Evan Falchuk, the Yes on 2 committee chairman, said the pandemic, and the human element it sucked from campaigning, undercut many of its plans, including for house parties and creative ways to illustrate how the system works.
“We did them with desserts. I did one with bourbon. But we couldn’t do any of that stuff [with the pandemic],” Falchuk said. “When you’re talking about something that’s a reform, it’s a concept, it’s an idea . . . it takes that kind of relationship-building to share that vision.”
The measure did draw a small, formal opposition group, led by Republican activists, but it had spent just $2,000 by mid-October and operated on a volunteer basis, giving it little of the reach the Yes on 2 committee had.
Governor Charlie Baker, a moderate Republican, offered a high-profile voice against the measure in late October. But the surrogates actively campaigning against it often relied on speaking at public forums or to the press to underscore what they saw as the potential drawbacks.
“People were already in the midst of trying a new voting system out," said Paul Craney, a spokesman for the Massachusetts Fiscal Alliance, a conservative nonprofit that opposed the measure. He was referencing the expanded mail-in balloting the state adopted this year.
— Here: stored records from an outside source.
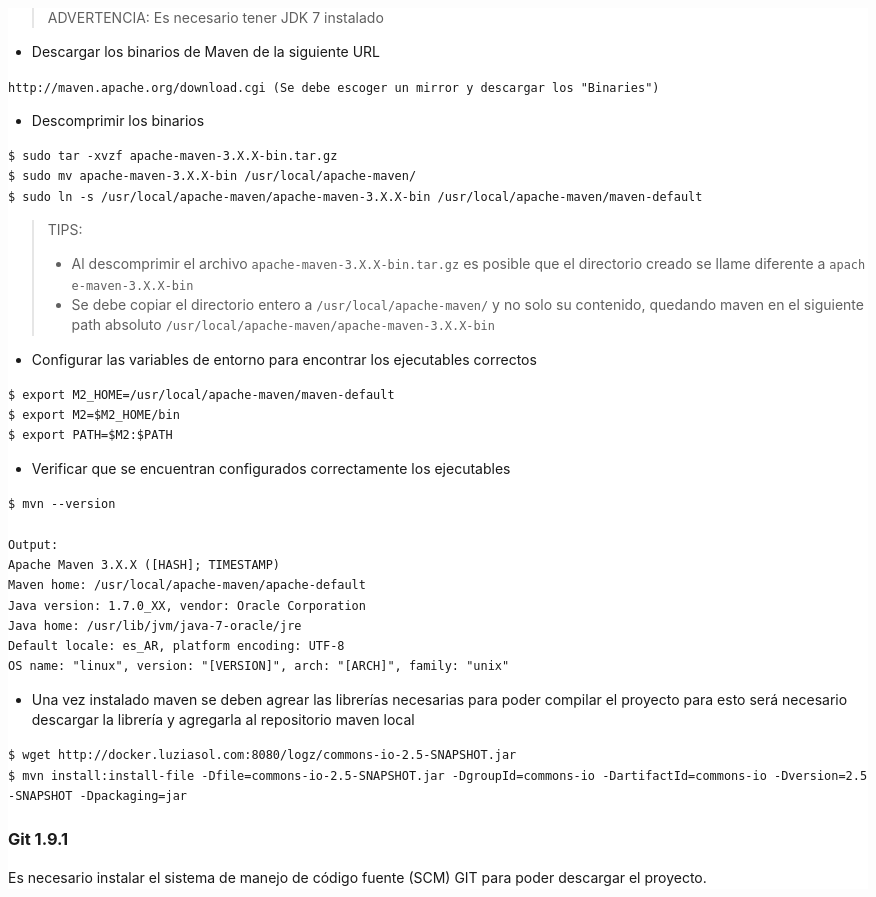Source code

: >ADVERTENCIA: Es necesario tener JDK 7 instalado

* Descargar los binarios de Maven de la siguiente URL

```
http://maven.apache.org/download.cgi (Se debe escoger un mirror y descargar los "Binaries")
```

* Descomprimir los binarios

```
$ sudo tar -xvzf apache-maven-3.X.X-bin.tar.gz
$ sudo mv apache-maven-3.X.X-bin /usr/local/apache-maven/ 
$ sudo ln -s /usr/local/apache-maven/apache-maven-3.X.X-bin /usr/local/apache-maven/maven-default
```

> TIPS: 
> * Al descomprimir el archivo `apache-maven-3.X.X-bin.tar.gz` es posible que el directorio creado se llame diferente a `apache-maven-3.X.X-bin`
> * Se debe copiar el directorio entero a `/usr/local/apache-maven/` y no solo su contenido, quedando maven en el siguiente path absoluto `/usr/local/apache-maven/apache-maven-3.X.X-bin`


* Configurar las variables de entorno para encontrar los ejecutables correctos

```
$ export M2_HOME=/usr/local/apache-maven/maven-default
$ export M2=$M2_HOME/bin
$ export PATH=$M2:$PATH
```

* Verificar que se encuentran configurados correctamente los ejecutables

``` 
$ mvn --version

Output:
Apache Maven 3.X.X ([HASH]; TIMESTAMP)
Maven home: /usr/local/apache-maven/apache-default
Java version: 1.7.0_XX, vendor: Oracle Corporation
Java home: /usr/lib/jvm/java-7-oracle/jre
Default locale: es_AR, platform encoding: UTF-8
OS name: "linux", version: "[VERSION]", arch: "[ARCH]", family: "unix"
```

* Una vez instalado maven se deben agrear las librerías necesarias para poder compilar el proyecto para esto será necesario descargar la librería y agregarla al repositorio maven local

```
$ wget http://docker.luziasol.com:8080/logz/commons-io-2.5-SNAPSHOT.jar 
$ mvn install:install-file -Dfile=commons-io-2.5-SNAPSHOT.jar -DgroupId=commons-io -DartifactId=commons-io -Dversion=2.5-SNAPSHOT -Dpackaging=jar
```

<a name="git"></a>
### Git 1.9.1
Es necesario instalar el sistema de manejo de código fuente (SCM) GIT para poder descargar el proyecto.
“I think people were generally satisfied with it, and said, ‘Let’s keep the system we have now, because the modifications seem to be working,' " he said.
Supporters of the ballot question also acknowledged that the committee’s heavy reliance on outsider donors, such as Texas billionaires John and Laura Arnold or Kathryn Murdoch, the daughter-in-law of Rupert Murdoch, may have turned off voters.
Alex Psilakis, the policy manager at MassVOTE, an advocacy group that backed the ballot question, questioned whether a “lack of support at the state level” played a role on top of that. The committee advertised the endorsements of roughly 50 state lawmakers on its website, but many legislative leaders who had long been slow to embrace ranked-choice voting bills did not offer public support.
“You didn’t see a ton of state senators or representatives on the campaign trail. So there was sort of a lack of a unified effort,” Psilakis said. “And I think the perspective of tons of outside money coming in didn’t help this effort either.”
The defeat stood in stark contrast to the runaway adoption of a different, complex ballot question on Tuesday: the initiative to expand the state’s “Right to Repair” law. Roughly 75 percent of voters embraced the measure, which requires automakers to provide independent mechanics with access to wireless mechanical data, known as telematics, starting with model year 2022 cars.
It builds off a 2012 ballot question voters had already passed, giving independent shops the ability to read the diagnostic codes cars spit out. That too was complex, so much so the early focus groups were “painful,” said Mark Horan, who helped consult on the original initiative but was not involved with this year’s.
“No one can really grasp it, but there is a certain intuitive sense that something called 'right to repair,’ which involves you being able to go where you want to fix your car, is enough to say ‘yes,’ ” Horan said.
“It’s an obvious thing: I should be able to go to the mechanic I like to go to,” he added. “It’s not terribly obvious what ranked-choice voting would do for you.”